WSJ : Copper Is 2025’s Hottest Commodity

Copper Is 2025’s Hottest Commodity
Suppliers and domestic manufacturers are rushing to move copper into the U.S. ahead of potential import taxes

Copper prices in the U.S. have surged ahead of those in the rest of world and hit a record last week, a sign the mere threat of tariffs is lifting costs for domestic manufacturers.

Benchmark U.S. copper futures ended Friday at $5.1125 a pound, up 28% this year. That compares with a 13% gain to $9,795 a metric ton—or about $4.44 a pound—on the London Metal Exchange, which is the global trading hub.

It is an unprecedented gap in prices that have otherwise moved for decades in near lockstep.

Copper suppliers and domestic manufacturers that consume it are rushing to move the metal into the U.S. ahead of import taxes that have been threatened by President Trump.

Copper is used in manufacturing everything from automobiles to mobile phones and in construction, where it is used to convey electricity and water in wires and pipes. Consumption surged in recent decades as China modernized and has lately gotten a boost from the growth in renewable energy production and the boom in data-center construction.

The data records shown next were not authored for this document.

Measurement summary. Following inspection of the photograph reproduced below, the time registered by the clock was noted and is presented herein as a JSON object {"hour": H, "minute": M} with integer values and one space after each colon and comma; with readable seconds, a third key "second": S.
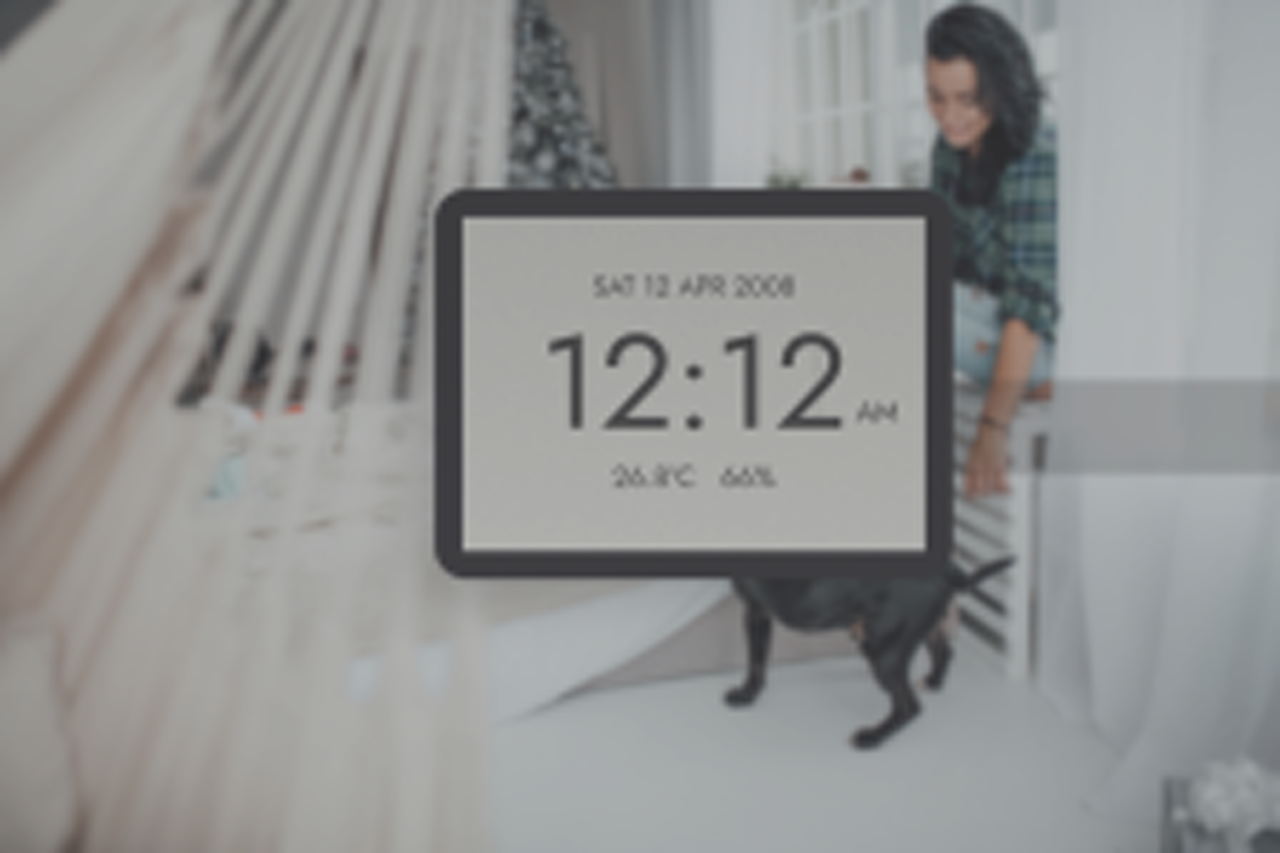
{"hour": 12, "minute": 12}
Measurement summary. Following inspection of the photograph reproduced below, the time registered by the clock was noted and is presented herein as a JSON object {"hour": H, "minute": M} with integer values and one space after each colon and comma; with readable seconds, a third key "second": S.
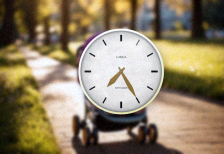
{"hour": 7, "minute": 25}
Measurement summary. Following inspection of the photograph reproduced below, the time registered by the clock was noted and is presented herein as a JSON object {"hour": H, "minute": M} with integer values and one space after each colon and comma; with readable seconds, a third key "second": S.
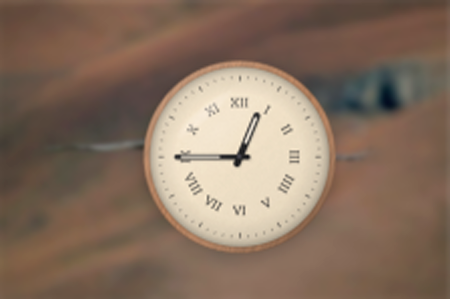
{"hour": 12, "minute": 45}
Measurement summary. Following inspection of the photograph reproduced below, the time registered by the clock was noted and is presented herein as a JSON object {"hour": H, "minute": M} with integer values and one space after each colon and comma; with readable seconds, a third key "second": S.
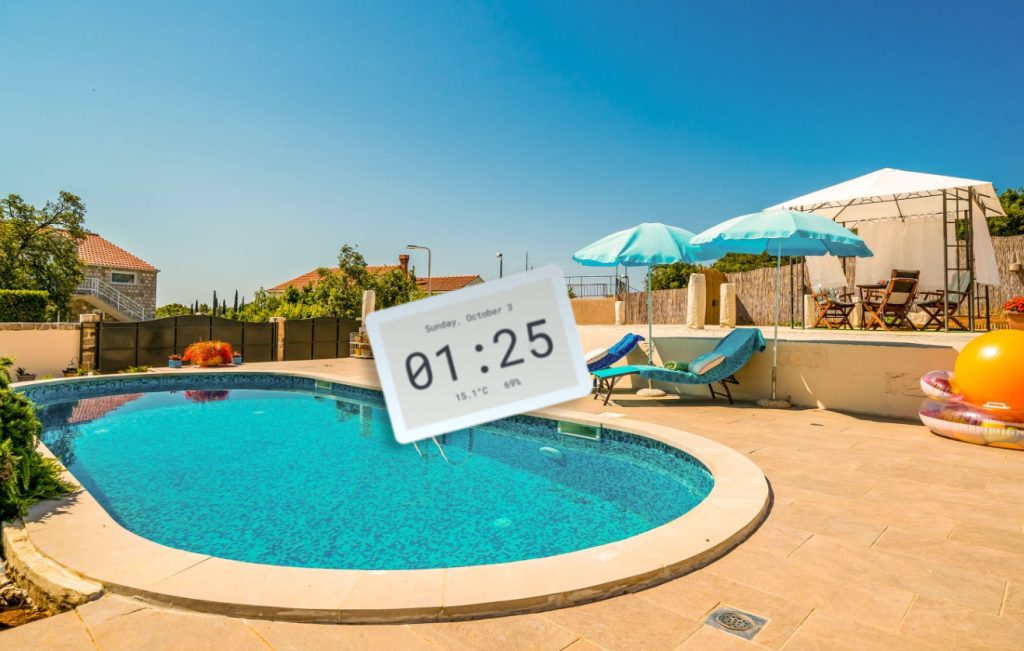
{"hour": 1, "minute": 25}
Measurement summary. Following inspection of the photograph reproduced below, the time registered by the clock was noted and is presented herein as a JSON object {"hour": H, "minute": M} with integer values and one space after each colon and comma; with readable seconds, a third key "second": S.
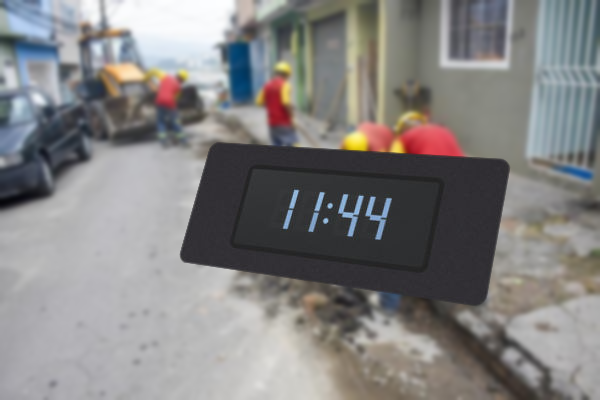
{"hour": 11, "minute": 44}
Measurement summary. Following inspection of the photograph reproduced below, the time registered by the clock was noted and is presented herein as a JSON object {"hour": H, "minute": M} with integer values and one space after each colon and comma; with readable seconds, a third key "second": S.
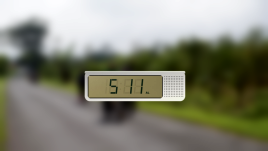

U.S. copper futures have been the top performer among major commodities in the first quarter. Prices for the industrial metal last week topped the record set in May but have since pulled back. Copper’s gains have outpaced the 24% rise in lumber futures, which was also fueled by uncertainty over tariffs.

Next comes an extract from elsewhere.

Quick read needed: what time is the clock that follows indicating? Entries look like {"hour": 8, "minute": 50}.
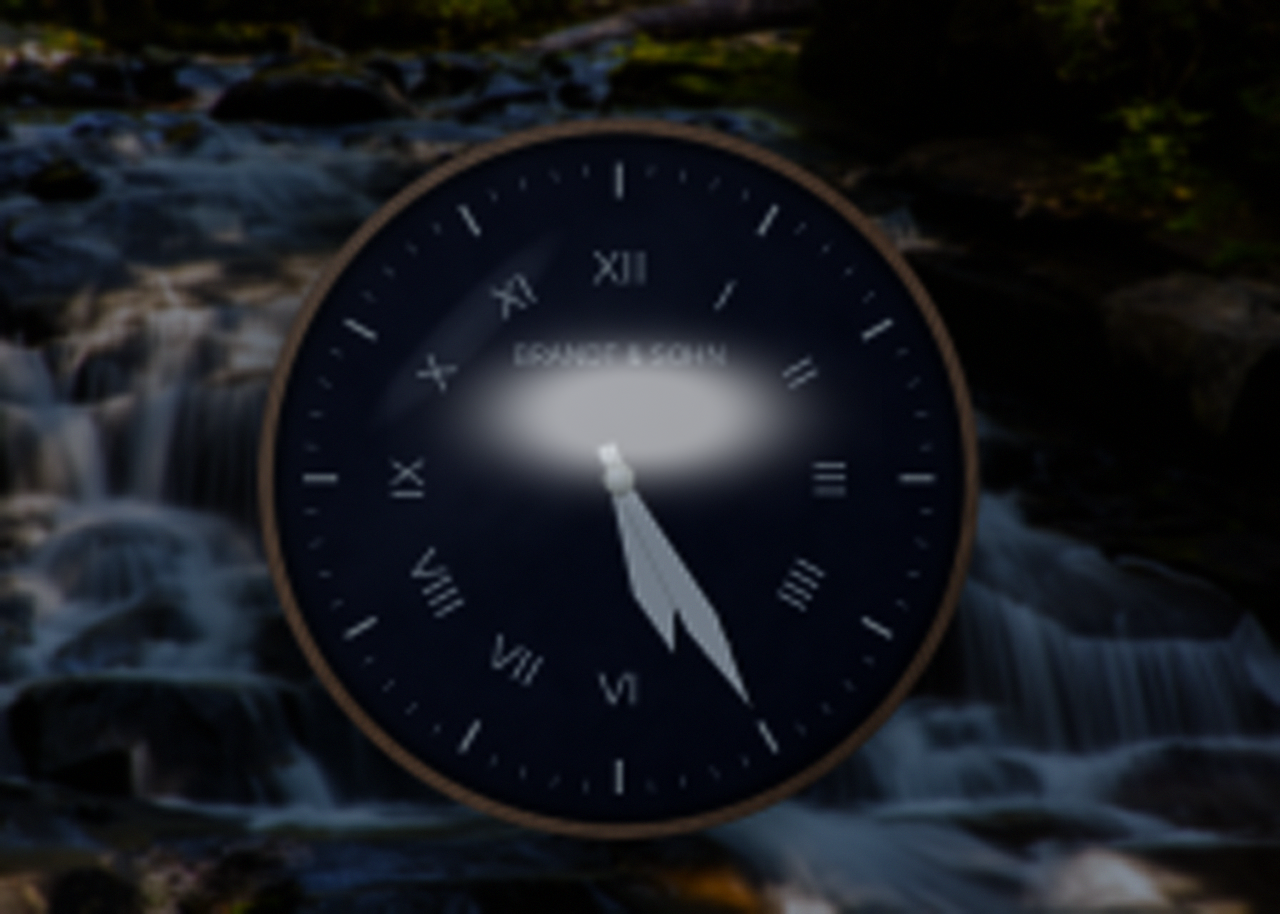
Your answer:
{"hour": 5, "minute": 25}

The price gap in the copper market has opened a lucrative window for traders to buy abroad and deliver to panicked U.S. buyers.

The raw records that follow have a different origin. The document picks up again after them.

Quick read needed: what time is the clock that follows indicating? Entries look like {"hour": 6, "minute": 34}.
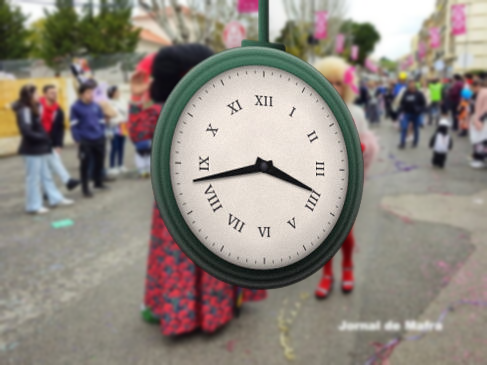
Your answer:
{"hour": 3, "minute": 43}
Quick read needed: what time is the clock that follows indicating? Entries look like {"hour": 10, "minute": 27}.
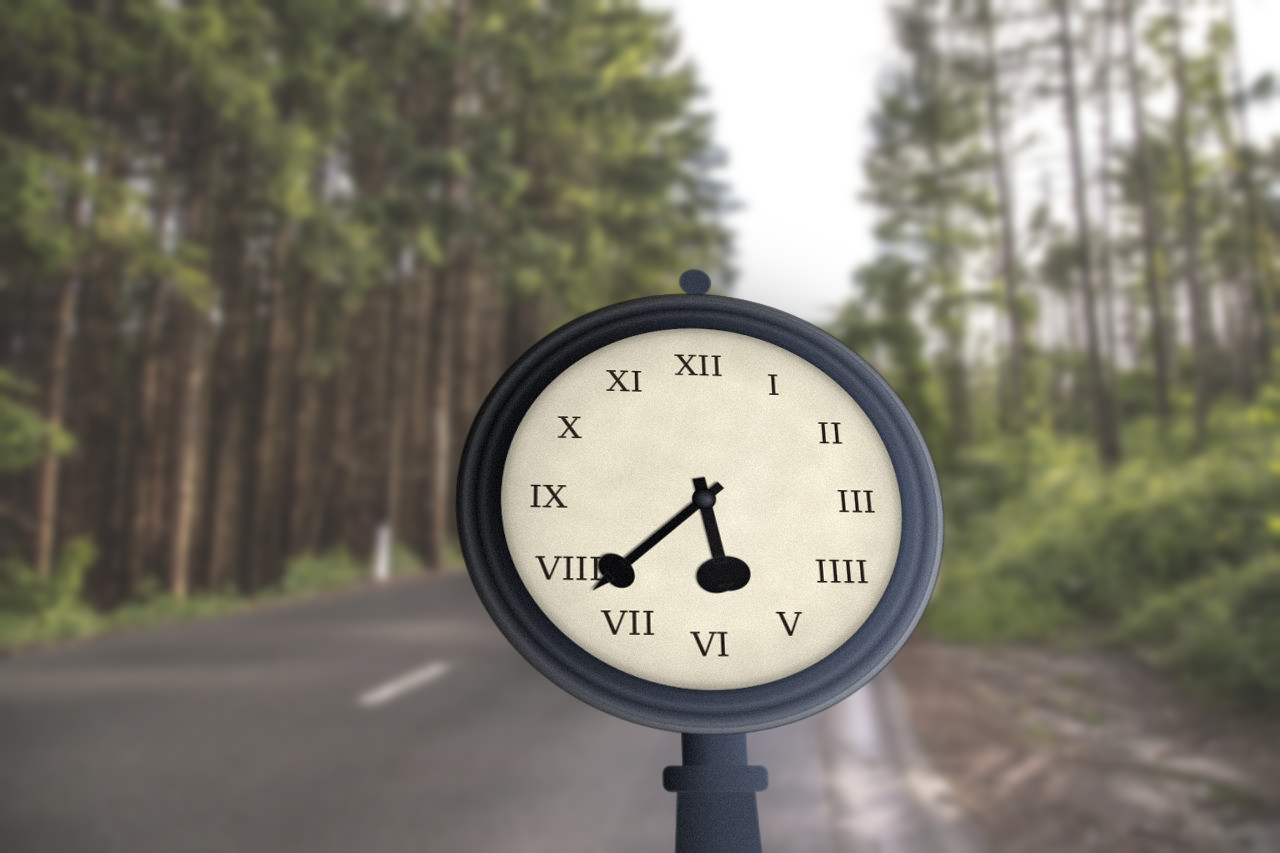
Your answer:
{"hour": 5, "minute": 38}
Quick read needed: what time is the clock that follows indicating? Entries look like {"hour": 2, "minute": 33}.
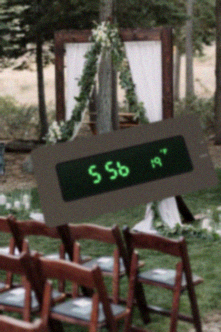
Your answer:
{"hour": 5, "minute": 56}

The cancellation rate of warrants on the LME, which signifies buyers’ intent to take physical delivery of their copper stored in the exchange’s warehouses, has lately been about five times what it was over the prior year, according to Morgan Stanley analysts.

Meanwhile, Chinese smelting costs have plunged—and even occasionally turned negative. That means copper processing facilities there are having such a hard time finding raw copper that they are willing to lose money to get enough material to keep running, said Steve Schoffstall, director of ETF product management at Sprott Asset Management.

Those are signs that a flood of copper is flowing out of warehouses around the world and headed stateside.

A similar trans-Atlantic trend has played out recently in the gold market, which is also bracing for tariffs. And the market dynamics have shades of Europe’s scramble for cargoes of liquefied natural gas following Russia’s 2022 invasion of Ukraine, which had tankers making U-turns midocean.

“Copper that might have been destined for other parts of the world is now being rerouted to the U.S. to take advantage and arbitrage that premium,” said Schoffstall, whose firm runs funds that buy and hold copper and invest in mining companies.

Earlier this month, Trump invoked the Defense Production Act with an executive order aimed at boosting the domestic output of minerals, including copper.

In February, he ordered the Commerce Department to open an investigation under Section 232 of the Trade Expansion Act, which covers national security threats, and examine copper imports. He has also signed an order advancing a 211-mile private industrial road into Alaskan mining country.

Beyond that, Trump has mentioned copper as a target of tariffs, without offering many details. He imposed a 25% levy on aluminum and steel and has threatened broad 25% tariffs on imports from Canada and Mexico, both big suppliers to the U.S.

“Investors aren’t waiting around to find out what the tax could be,” said Adam Turnquist, chief technical strategist for LPL Financial.

Glencore, one of the world’s largest copper producers, estimates the global copper supply must grow by about one million metric tons a year through 2050 to meet rising demand. That would require annually adding production equivalent to the world’s largest copper mine, Chile’s Escondida. Even if such rich deposits are found, it can take decades for mines to move from discovery to production—nearly three, on average, in the U.S.

The expected imbalance between supply and demand has analysts and traders optimistic about the long-term prospects for copper prices.

Economic stimulus in China and better-than-expected economic data in Europe bode well for near-term copper demand. Yet analysts say that since the recent price jump reflects demand being pulled forward, prices are likely to decline later this year regardless of whether Trump implements tariffs.

“In fact, if U.S. tariff policy starts to have an increasingly negative impact on the U.S. economy, demand concerns could put additional pressure on prices,” Commerzbank analyst Thu Lan Nguyen wrote in a note to clients.